Supplied material:
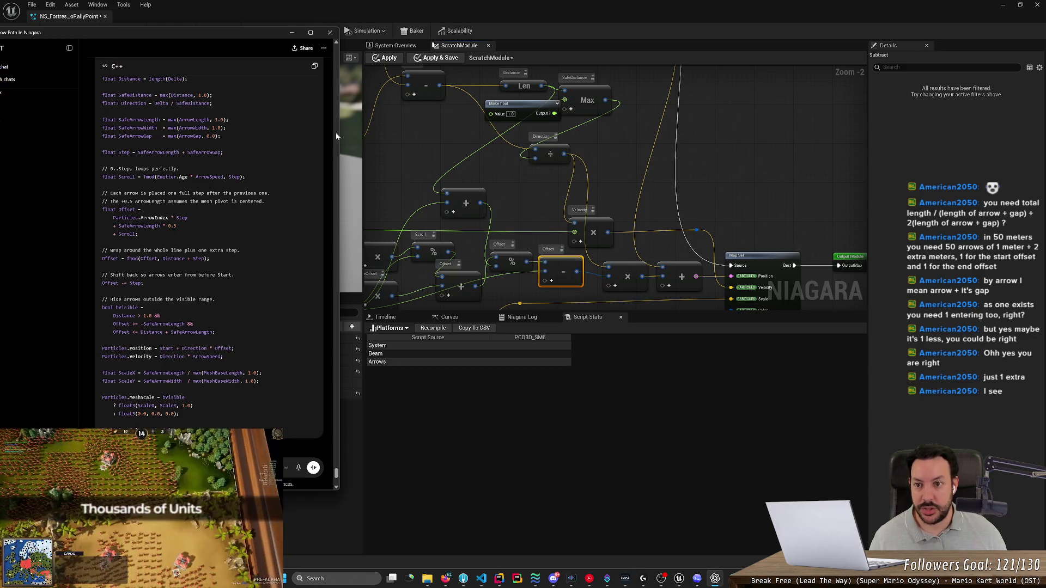
key("alt+Tab")
left_click(10, 33)
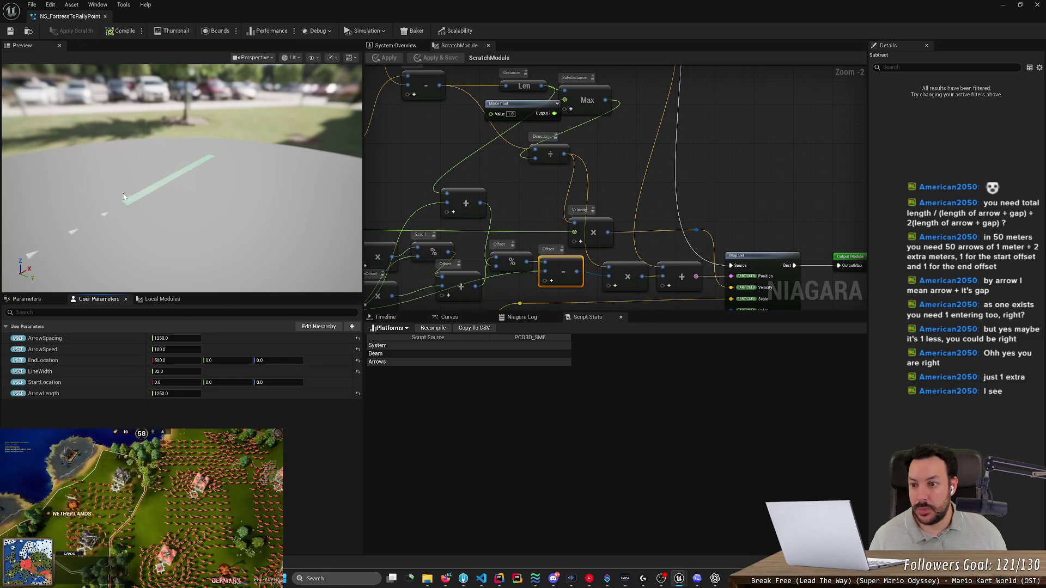
Step: Orbit the preview to view the arrows along the beam and switch to System Overview
left_click_drag(125, 218, 131, 218)
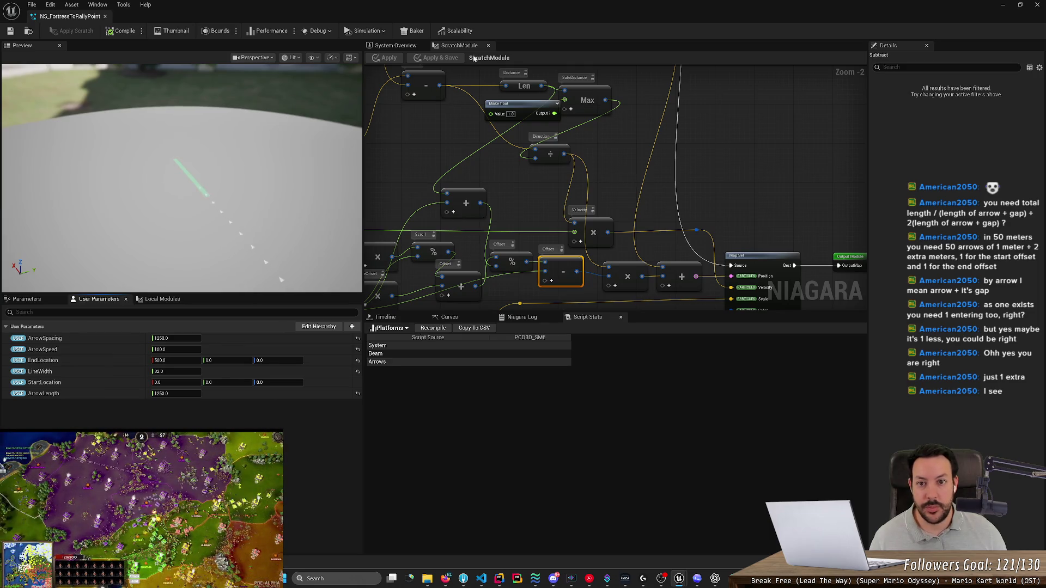
left_click(394, 45)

Task to complete:
Would you return all of the data above word for word, omitting every picture?

Reply to the task:
key("alt+Tab")
left_click(10, 33)
Step: Orbit the preview to view the arrows along the beam and switch to System Overview
left_click_drag(125, 218, 131, 218)
left_click(394, 45)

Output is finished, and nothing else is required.